# ACTIVITY
Reproduce nothing but the lines from the one containing "Numbers: x, y, z, sx, sy, sz, roll, pitch, yaw." to the end of the records below, each exactly as written.
::: DATA TO EXAMINE
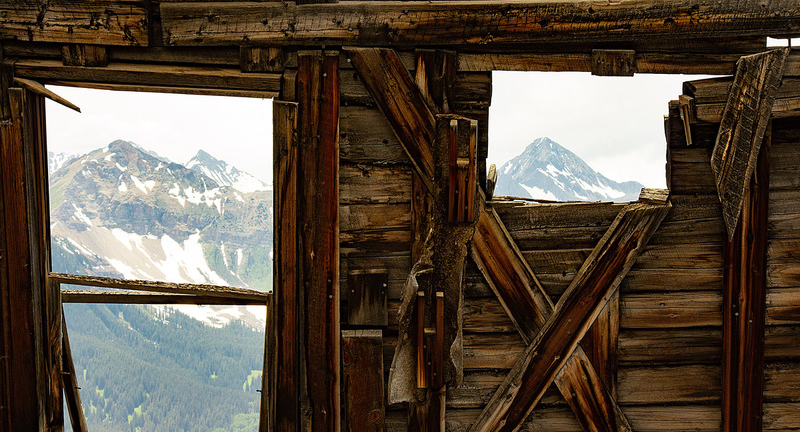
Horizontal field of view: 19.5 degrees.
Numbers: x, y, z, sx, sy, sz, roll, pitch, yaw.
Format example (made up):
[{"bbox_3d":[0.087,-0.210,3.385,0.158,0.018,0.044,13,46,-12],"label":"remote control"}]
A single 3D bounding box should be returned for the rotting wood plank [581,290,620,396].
[{"bbox_3d":[0.772,0.493,9.016,0.147,0.445,0.045,1,7,0],"label":"rotting wood plank"}]

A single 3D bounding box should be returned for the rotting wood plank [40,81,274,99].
[{"bbox_3d":[-0.927,-0.482,8.945,0.898,0.031,0.060,2,6,0],"label":"rotting wood plank"}]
::::::
# RESULT OF THIS TASK
Numbers: x, y, z, sx, sy, sz, roll, pitch, yaw.
Format example (made up):
[{"bbox_3d":[0.087,-0.210,3.385,0.158,0.018,0.044,13,46,-12],"label":"remote control"}]
A single 3D bounding box should be returned for the rotting wood plank [581,290,620,396].
[{"bbox_3d":[0.772,0.493,9.016,0.147,0.445,0.045,1,7,0],"label":"rotting wood plank"}]

A single 3D bounding box should be returned for the rotting wood plank [40,81,274,99].
[{"bbox_3d":[-0.927,-0.482,8.945,0.898,0.031,0.060,2,6,0],"label":"rotting wood plank"}]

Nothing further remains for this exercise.